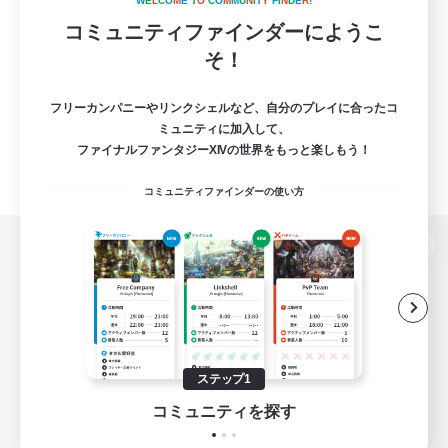
W
E
L
C
O
M
E
T
O
C
O
M
M
U
N
I
T
Y
F
I
N
D
E
R
!
コミュニティファインダーにようこ
そ！
フリーカンパニーやリンクシェルなど、自分のプレイに合ったコ
ミュニティに加入して、
ファイナルファンタジーXIVの世界をもっと楽しもう！
コミュニティファインダーの使い方
パソコン版へ
関連商品
e-STOREで購入
ステップ1
ゲームダウンロード
コミュニティを探す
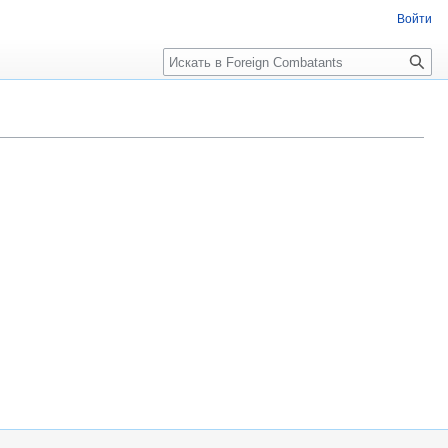
Войти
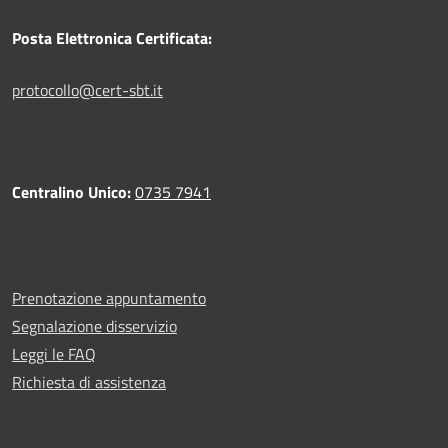
Posta Elettronica Certificata:
protocollo@cert-sbt.it
Centralino Unico:
0735 7941
Prenotazione appuntamento
Segnalazione disservizio
Leggi le FAQ
Richiesta di assistenza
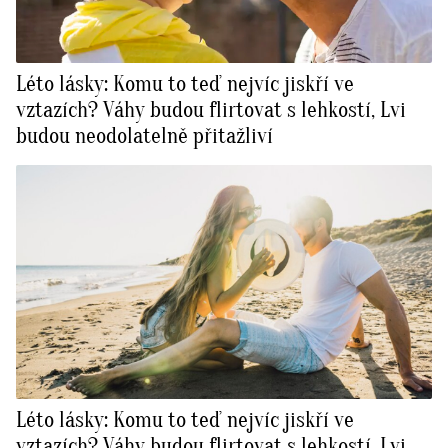
Léto lásky: Komu to teď nejvíc jiskří ve
vztazích? Váhy budou flirtovat s lehkostí, Lvi
budou neodolatelně přitažliví
Léto lásky: Komu to teď nejvíc jiskří ve
vztazích? Váhy budou flirtovat s lehkostí, Lvi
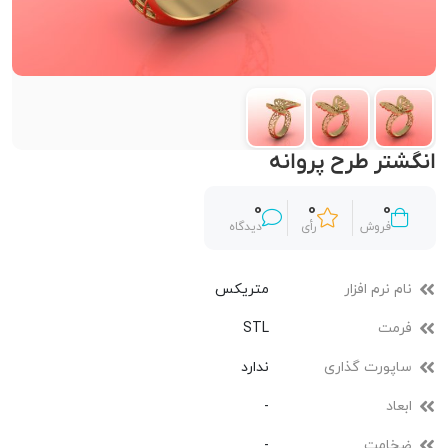
انگشتر طرح پروانه
0
0
0
فروش
رأی
دیدگاه
نام نرم افزار
متریکس
فرمت
STL
ساپورت گذاری
ندارد
ابعاد
-
ضخامت
-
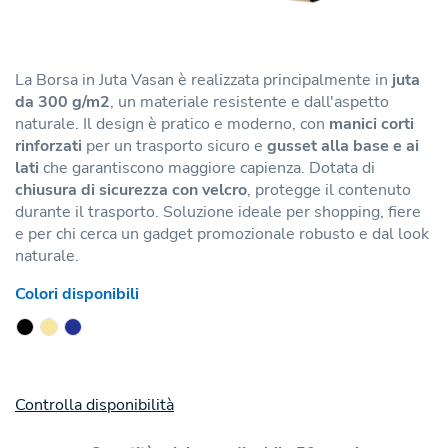
La Borsa in Juta Vasan è realizzata principalmente in
juta
da 300 g/m2
, un materiale resistente e dall'aspetto
naturale. Il design è pratico e moderno, con
manici corti
rinforzati
per un trasporto sicuro e
gusset alla base e ai
lati
che garantiscono maggiore capienza. Dotata di
chiusura di sicurezza con velcro
, protegge il contenuto
durante il trasporto. Soluzione ideale per shopping, fiere
e per chi cerca un gadget promozionale robusto e dal look
naturale.
Colori disponibili
Controlla disponibilità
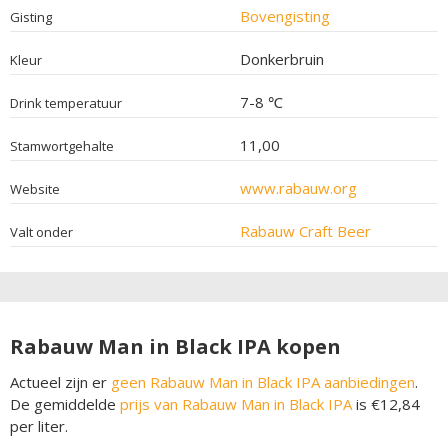
Bovengisting
Gisting
Donkerbruin
Kleur
7-8 ℃
Drink temperatuur
11,00
Stamwortgehalte
www.rabauw.org
Website
Rabauw Craft Beer
Valt onder
Rabauw Man in Black IPA kopen
Actueel zijn er
geen Rabauw Man in Black IPA aanbiedingen
.
De gemiddelde
prijs van Rabauw Man in Black IPA
is €12,84
per liter.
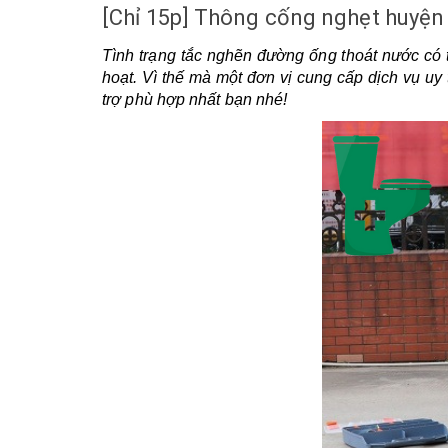
[Chỉ 15p] Thông cống nghẹt huyện
Tình trạng tắc nghẽn đường ống thoát nước có t
hoạt. Vì thế mà một đơn vị cung cấp dịch vụ uy t
trợ phù hợp nhất bạn nhé!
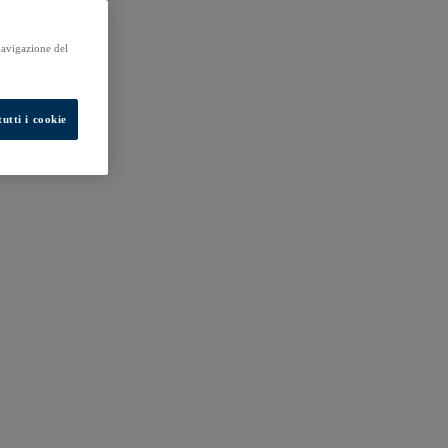
 navigazione del
utti i cookie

• • • • •

**Task prompt:** For each entry, copy the text exactly and leave out any image it carries.

**Finished task:**
W
E
L
C
O
M
E
T
O
C
O
M
M
U
N
I
T
Y
F
I
N
D
E
R
!
コミュニティファインダーにようこ
そ！
フリーカンパニーやリンクシェルなど、自分のプレイに合ったコ
ミュニティに加入して、
ファイナルファンタジーXIVの世界をもっと楽しもう！
コミュニティファインダーの使い方
パソコン版へ
関連商品
e-STOREで購入
ステップ1
ゲームダウンロード
コミュニティを探す
Войти
Posta Elettronica Certificata:
protocollo@cert-sbt.it
Centralino Unico:
0735 7941
Prenotazione appuntamento
Segnalazione disservizio
Leggi le FAQ
Richiesta di assistenza
Léto lásky: Komu to teď nejvíc jiskří ve
vztazích? Váhy budou flirtovat s lehkostí, Lvi
budou neodolatelně přitažliví
Léto lásky: Komu to teď nejvíc jiskří ve
vztazích? Váhy budou flirtovat s lehkostí, Lvi
انگشتر طرح پروانه
0
0
0
فروش
رأی
دیدگاه
نام نرم افزار
متریکس
فرمت
STL
ساپورت گذاری
ندارد
ابعاد
-
ضخامت
-
La Borsa in Juta Vasan è realizzata principalmente in
juta
da 300 g/m2
, un materiale resistente e dall'aspetto
naturale. Il design è pratico e moderno, con
manici corti
rinforzati
per un trasporto sicuro e
gusset alla base e ai
lati
che garantiscono maggiore capienza. Dotata di
chiusura di sicurezza con velcro
, protegge il contenuto
durante il trasporto. Soluzione ideale per shopping, fiere
e per chi cerca un gadget promozionale robusto e dal look
naturale.
Colori disponibili
Controlla disponibilità
Bovengisting
Gisting
Donkerbruin
Kleur
7-8 ℃
Drink temperatuur
11,00
Stamwortgehalte
www.rabauw.org
Website
Rabauw Craft Beer
Valt onder
Rabauw Man in Black IPA kopen
Actueel zijn er
geen Rabauw Man in Black IPA aanbiedingen
.
De gemiddelde
prijs van Rabauw Man in Black IPA
is €12,84
per liter.
[Chỉ 15p] Thông cống nghẹt huyện
Tình trạng tắc nghẽn đường ống thoát nước có t
hoạt. Vì thế mà một đơn vị cung cấp dịch vụ uy t
trợ phù hợp nhất bạn nhé!
 navigazione del
utti i cookie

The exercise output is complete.